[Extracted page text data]
§

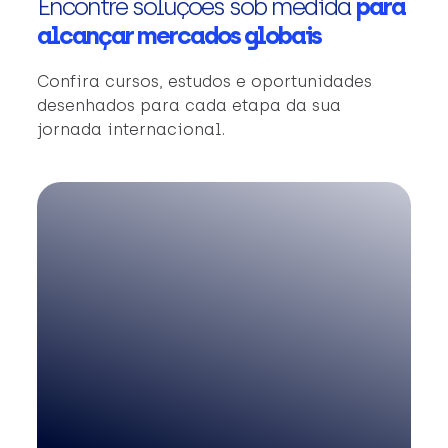
Encontre soluções sob medida
para
alcançar mercados globais
Confira cursos, estudos e oportunidades
desenhados para cada etapa da sua
jornada internacional.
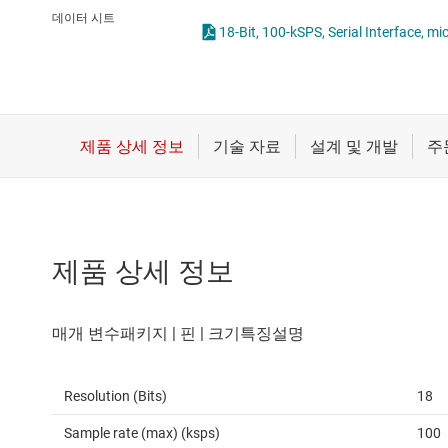
마이크로컨트롤러(MCU) 및 프로세서
통합 및 특수 기능 
데이터 시트
18-Bit, 100-kSPS, Serial Interface, mi
모터 드라이버
무선 연결
배터리 관리 IC
제품 상세 정보
Resolution (Bits)
18
Sample rate (max) (ksps)
100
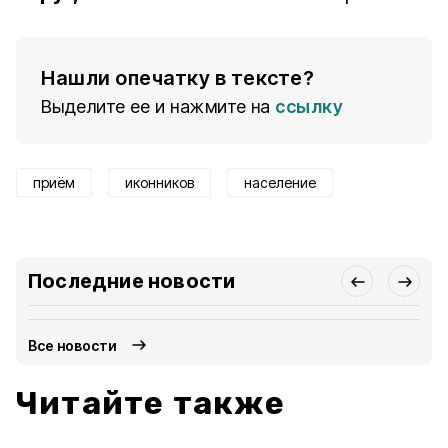
Нашли опечатку в тексте?
Выделите ее и нажмите на
ссылку
приём
иконников
население
Последние новости
Все новости
Читайте также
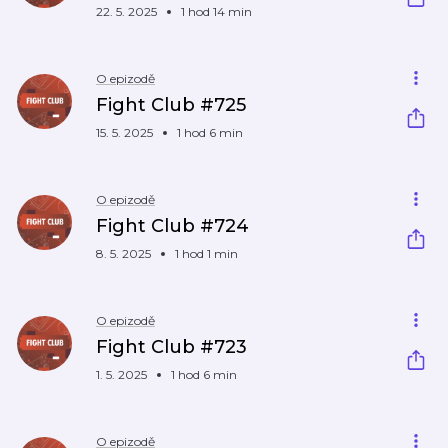
22. 5. 2025
1 hod 14 min
O epizodě
Fight Club #725
15. 5. 2025
1 hod 6 min
O epizodě
Fight Club #724
8. 5. 2025
1 hod 1 min
O epizodě
Fight Club #723
1. 5. 2025
1 hod 6 min
O epizodě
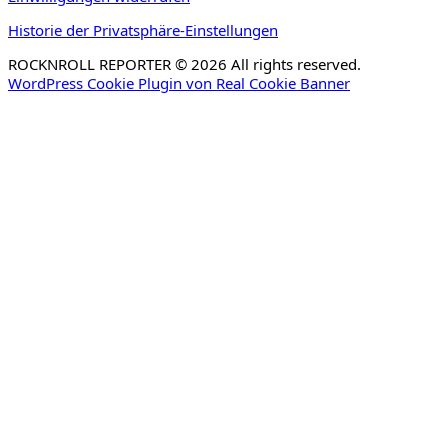
Historie der Privatsphäre-Einstellungen
ROCKNROLL REPORTER © 2026 All rights reserved.
WordPress Cookie Plugin von Real Cookie Banner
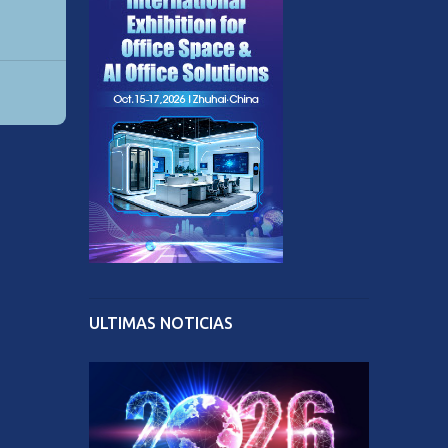
ULTIMAS NOTICIAS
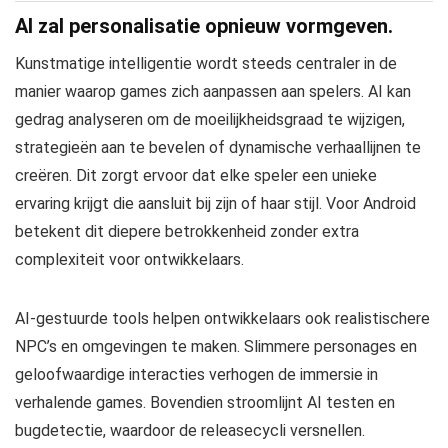
AI zal personalisatie opnieuw vormgeven.
Kunstmatige intelligentie wordt steeds centraler in de
manier waarop games zich aanpassen aan spelers. AI kan
gedrag analyseren om de moeilijkheidsgraad te wijzigen,
strategieën aan te bevelen of dynamische verhaallijnen te
creëren. Dit zorgt ervoor dat elke speler een unieke
ervaring krijgt die aansluit bij zijn of haar stijl. Voor Android
betekent dit diepere betrokkenheid zonder extra
complexiteit voor ontwikkelaars.
AI-gestuurde tools helpen ontwikkelaars ook realistischere
NPC’s en omgevingen te maken. Slimmere personages en
geloofwaardige interacties verhogen de immersie in
verhalende games. Bovendien stroomlijnt AI testen en
bugdetectie, waardoor de releasecycli versnellen.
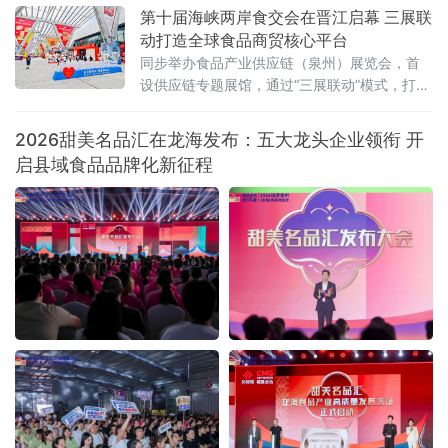
经济新闻联播深入展会一线，记录这场食品盛
第十届海峡两岸食交会在晋江启幕 三展联
宴的精彩瞬间
动打造全球食品商贸核心平台
同步举办食品产业供应链（泉州）展览会，首
设供应链专题展馆，通过“三展联动”模式，打造
链接全球、共享商机的核心商贸平台。展会总
面积5万㎡，超1000家展商，预计吸引11万名
2026甜美名品汇在龙海发布：五大龙头企业领衔 开
全球专业客
启县域食品品牌化新征程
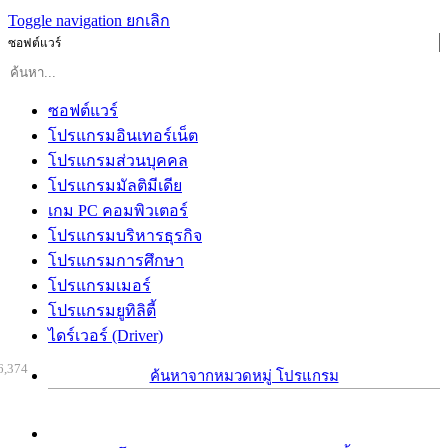
Toggle navigation
ยกเลิก
ซอฟต์แวร์
ซอฟต์แวร์
โปรแกรมอินเทอร์เน็ต
โปรแกรมส่วนบุคคล
โปรแกรมมัลติมีเดีย
เกม PC คอมพิวเตอร์
โปรแกรมบริหารธุรกิจ
โปรแกรมการศึกษา
โปรแกรมเมอร์
โปรแกรมยูทิลิตี้
ไดร์เวอร์ (Driver)
6,374
ค้นหาจากหมวดหมู่ โปรแกรม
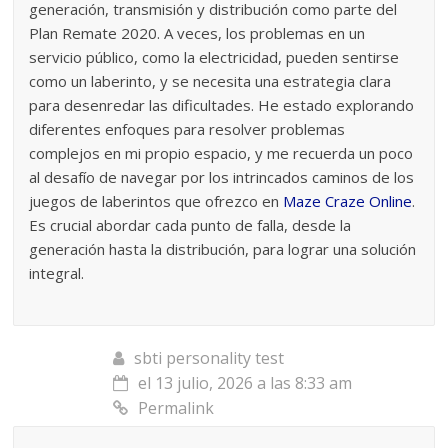
generación, transmisión y distribución como parte del
Plan Remate 2020. A veces, los problemas en un
servicio público, como la electricidad, pueden sentirse
como un laberinto, y se necesita una estrategia clara
para desenredar las dificultades. He estado explorando
diferentes enfoques para resolver problemas
complejos en mi propio espacio, y me recuerda un poco
al desafío de navegar por los intrincados caminos de los
juegos de laberintos que ofrezco en
Maze Craze Online
.
Es crucial abordar cada punto de falla, desde la
generación hasta la distribución, para lograr una solución
integral.
sbti personality test
el 13 julio, 2026 a las 8:33 am
Permalink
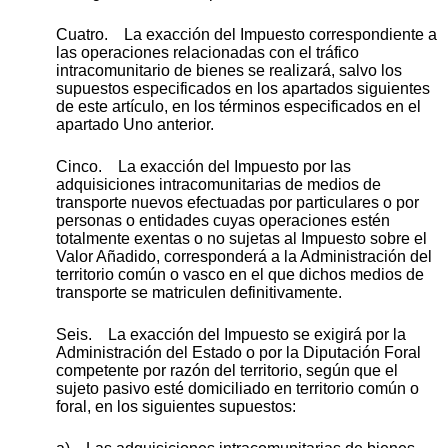
Cuatro. La exacción del Impuesto correspondiente a
las operaciones relacionadas con el tráfico
intracomunitario de bienes se realizará, salvo los
supuestos especificados en los apartados siguientes
de este artículo, en los términos especificados en el
apartado Uno anterior.
Cinco. La exacción del Impuesto por las
adquisiciones intracomunitarias de medios de
transporte nuevos efectuadas por particulares o por
personas o entidades cuyas operaciones estén
totalmente exentas o no sujetas al Impuesto sobre el
Valor Añadido, corresponderá a la Administración del
territorio común o vasco en el que dichos medios de
transporte se matriculen definitivamente.
Seis. La exacción del Impuesto se exigirá por la
Administración del Estado o por la Diputación Foral
competente por razón del territorio, según que el
sujeto pasivo esté domiciliado en territorio común o
foral, en los siguientes supuestos:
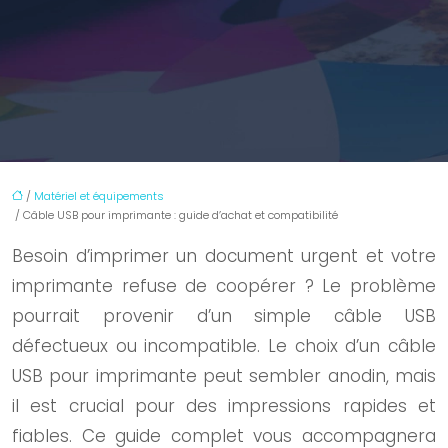
/
Matériel et équipements
/ Câble USB pour imprimante : guide d’achat et compatibilité
Besoin d’imprimer un document urgent et votre
imprimante refuse de coopérer ? Le problème
pourrait provenir d’un simple câble USB
défectueux ou incompatible. Le choix d’un câble
USB pour imprimante peut sembler anodin, mais
il est crucial pour des impressions rapides et
fiables. Ce guide complet vous accompagnera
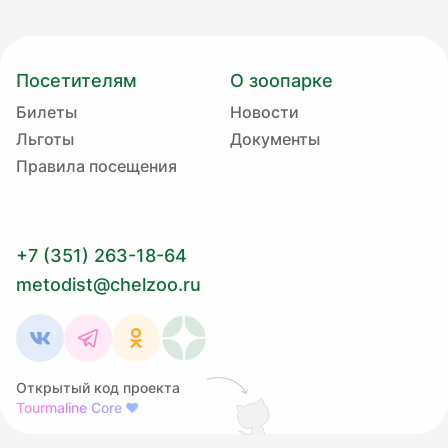
Посетителям
О зоопарке
Билеты
Новости
Льготы
Документы
Правила посещения
+7 (351) 263-18-64
metodist@chelzoo.ru
Открытый код проекта
Tourmaline Core
❤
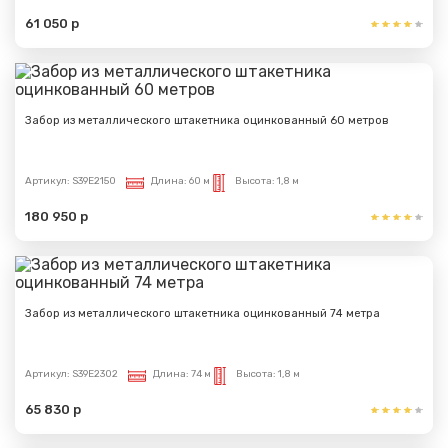
61 050 р
Забор из металлического штакетника оцинкованный 60 метров
Артикул:
S39E2150
Длина:
60 м
Высота:
1,8 м
180 950 р
Забор из металлического штакетника оцинкованный 74 метра
Артикул:
S39E2302
Длина:
74 м
Высота:
1,8 м
65 830 р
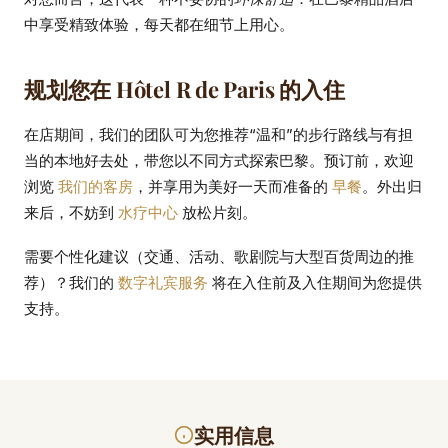
中享受精致体验，每天都在细节上用心。
规划您在 Hôtel R de Paris 的入住
在店期间，我们的团队可为您推荐“温和”的步行路线与有担
当的本地好去处，带您以不同方式探索巴黎。预订前，欢迎
浏览
我们的客房
，并享用为美好一天而准备的
早餐
。外出归
来后，不妨到
水疗中心
放松片刻。
需要个性化建议（交通、活动、歌剧院与大型百货周边的推
荐）？我们的
数字礼宾服务
将在入住前及入住期间为您提供
支持。
实用信息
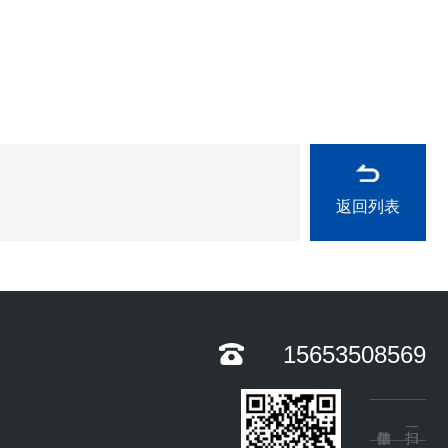
返回列表
15653508569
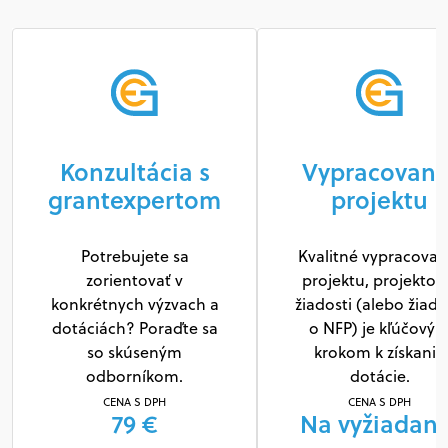
Konzultácia s
Vypracovani
grantexpertom
projektu
Potrebujete sa
Kvalitné vypracovan
zorientovať v
projektu, projektov
konkrétnych výzvach a
žiadosti (alebo žiado
dotáciách? Poraďte sa
o NFP) je kľúčový
so skúseným
krokom k získaniu
odborníkom.
dotácie.
CENA S DPH
CENA S DPH
79 €
Na vyžiadani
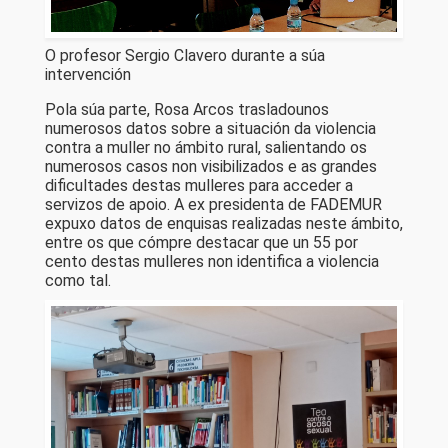
O profesor Sergio Clavero durante a súa
intervención
Pola súa parte, Rosa Arcos trasladounos
numerosos datos sobre a situación da violencia
contra a muller no ámbito rural, salientando os
numerosos casos non visibilizados e as grandes
dificultades destas mulleres para acceder a
servizos de apoio. A ex presidenta de FADEMUR
expuxo datos de enquisas realizadas neste ámbito,
entre os que cómpre destacar que un 55 por
cento destas mulleres non identifica a violencia
como tal.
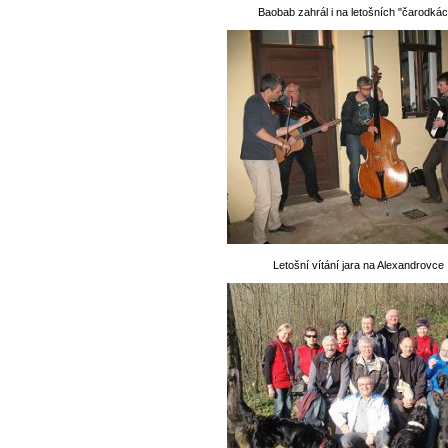
Baobab zahrál i na letošních "čarodkác
Letošní vítání jara na Alexandrovce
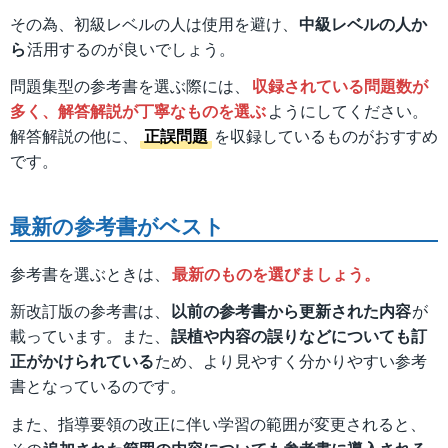
その為、初級レベルの人は使用を避け、
中級レベルの人か
ら
活用するのが良いでしょう。
問題集型の参考書を選ぶ際には、
収録されている問題数が
多く、解答解説が丁寧なものを選ぶ
ようにしてください。
解答解説の他に、
正誤問題
を収録しているものがおすすめ
です。
最新の参考書がベスト
参考書を選ぶときは、
最新のものを選びましょう。
新改訂版の参考書は、
以前の参考書から更新された内容
が
載っています。また、
誤植や内容の誤りなどについても訂
正がかけられている
ため、より見やすく分かりやすい参考
書となっているのです。
また、指導要領の改正に伴い学習の範囲が変更されると、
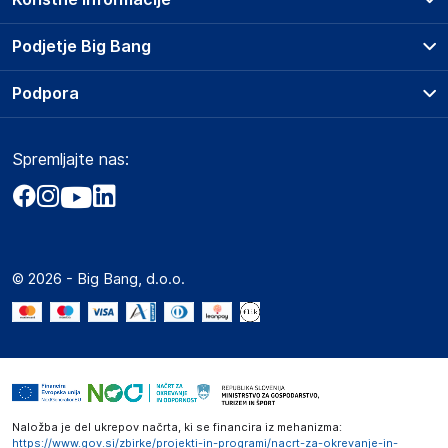
Prodajna mesta
Podjetje Big Bang
Splošni pogoji
O podjetju
Podpora
Storitve
Kontakti
Dostava, vnos in odvoz
Pogosta vprašanja
Družbena odgovornost
Načini plačila
Spremljajte nas:
Marketplace
Obvestila za javnost
Nakup na obroke
Kako oddati naročilo?
Akt o digitalnih storitvah
Zavarovanje izdelkov
Vračila in reklamacije
Prodaja podjetjem
Politika zasebnosti
Big Partner - distribucija
Spletni piškotki
© 2026 - Big Bang, d.o.o.
Marketplace za partnerje
Novosti
Interna varna linija za prijavo kršitev po ZZPRI
Zaposlitev
Naložba je del ukrepov načrta, ki se financira iz mehanizma:
https://www.gov.si/zbirke/projekti-in-programi/nacrt-za-okrevanje-in-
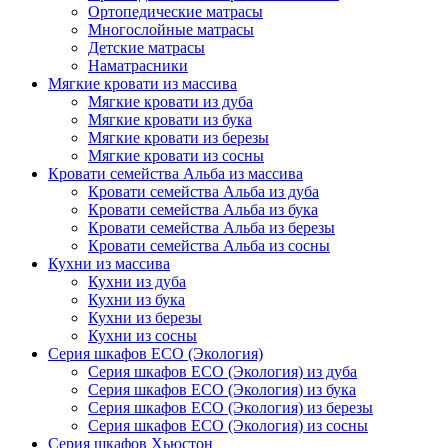
Ортопедические матрасы
Многослойные матрасы
Детские матрасы
Наматрасники
Мягкие кровати из массива
Мягкие кровати из дуба
Мягкие кровати из бука
Мягкие кровати из березы
Мягкие кровати из сосны
Кровати семейства Альба из массива
Кровати семейства Альба из дуба
Кровати семейства Альба из бука
Кровати семейства Альба из березы
Кровати семейства Альба из сосны
Кухни из массива
Кухни из дуба
Кухни из бука
Кухни из березы
Кухни из сосны
Серия шкафов ECO (Экология)
Серия шкафов ECO (Экология) из дуба
Серия шкафов ECO (Экология) из бука
Серия шкафов ECO (Экология) из березы
Серия шкафов ECO (Экология) из сосны
Серия шкафов Хьюстон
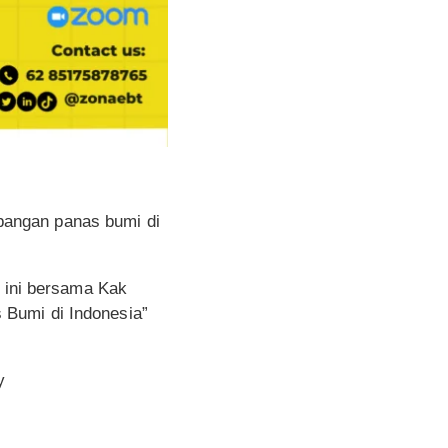
bangan panas bumi di
i ini bersama Kak
 Bumi di Indonesia”
y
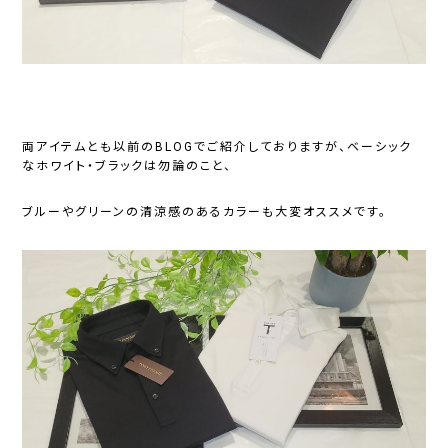
両アイテムとも以前のBLOGでご紹介しておりますが、ベーシック
なホワイト・ブラックは勿論のこと、
ブルーやグリーンの清涼感のあるカラーも大変オススメです。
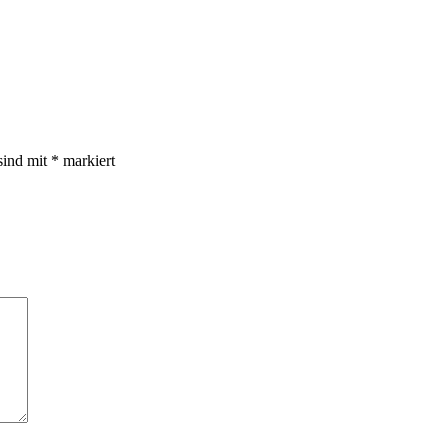
sind mit
*
markiert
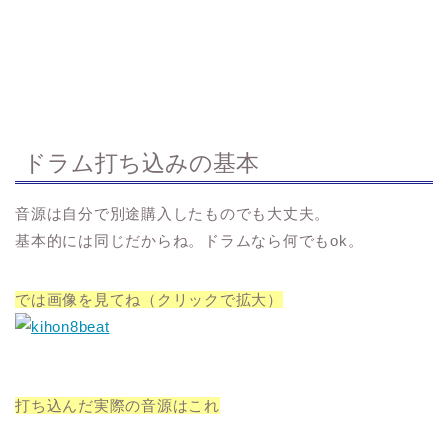
ドラム打ち込みの基本
音源は自分で別途購入したものでも大丈夫。
基本的には同じだからね。ドラムなら何でもok。
では画像を見てね（クリックで拡大）
打ち込んだ実際の音源はこれ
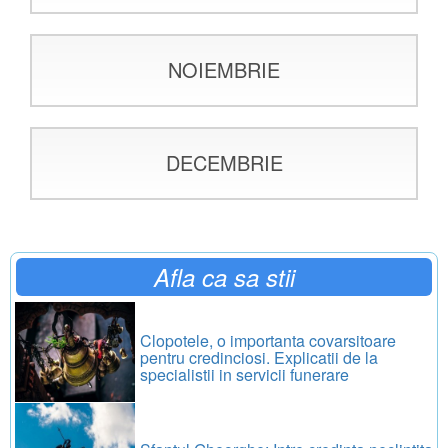
NOIEMBRIE
DECEMBRIE
Afla ca sa stii
Clopotele, o importanta covarsitoare
pentru credinciosi. Explicatii de la
specialistii in servicii funerare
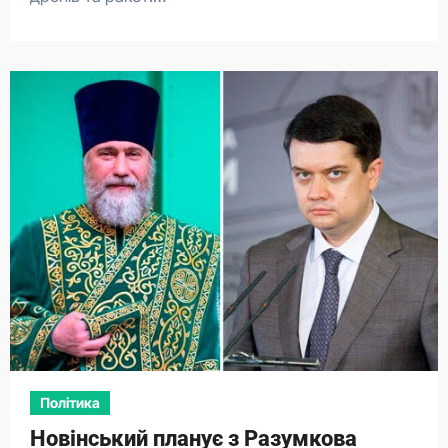
Політика
Новінський планує з Разумкова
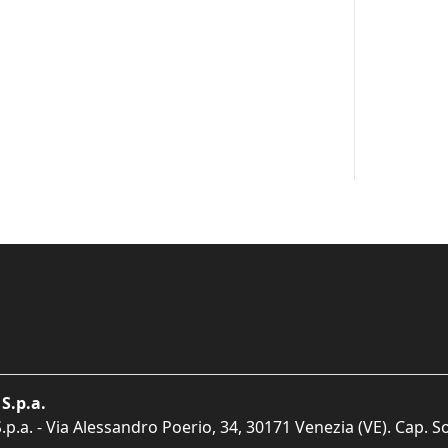
S.p.a.
p.a. - Via Alessandro Poerio, 34, 30171 Venezia (VE). Cap. So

§

Word for word, write out the lines above running from the one with "para desenredar las" up to and including the one with "intracomunitario de bienes". Drop any picture.

para desenredar las dificultades. He estado explorando
diferentes enfoques para resolver problemas
complejos en mi propio espacio, y me recuerda un poco
al desafío de navegar por los intrincados caminos de los
juegos de laberintos que ofrezco en
Maze Craze Online
.
Es crucial abordar cada punto de falla, desde la
generación hasta la distribución, para lograr una solución
integral.
sbti personality test
el 13 julio, 2026 a las 8:33 am
Permalink
Cuatro. La exacción del Impuesto correspondiente a
las operaciones relacionadas con el tráfico
intracomunitario de bienes se realizará, salvo los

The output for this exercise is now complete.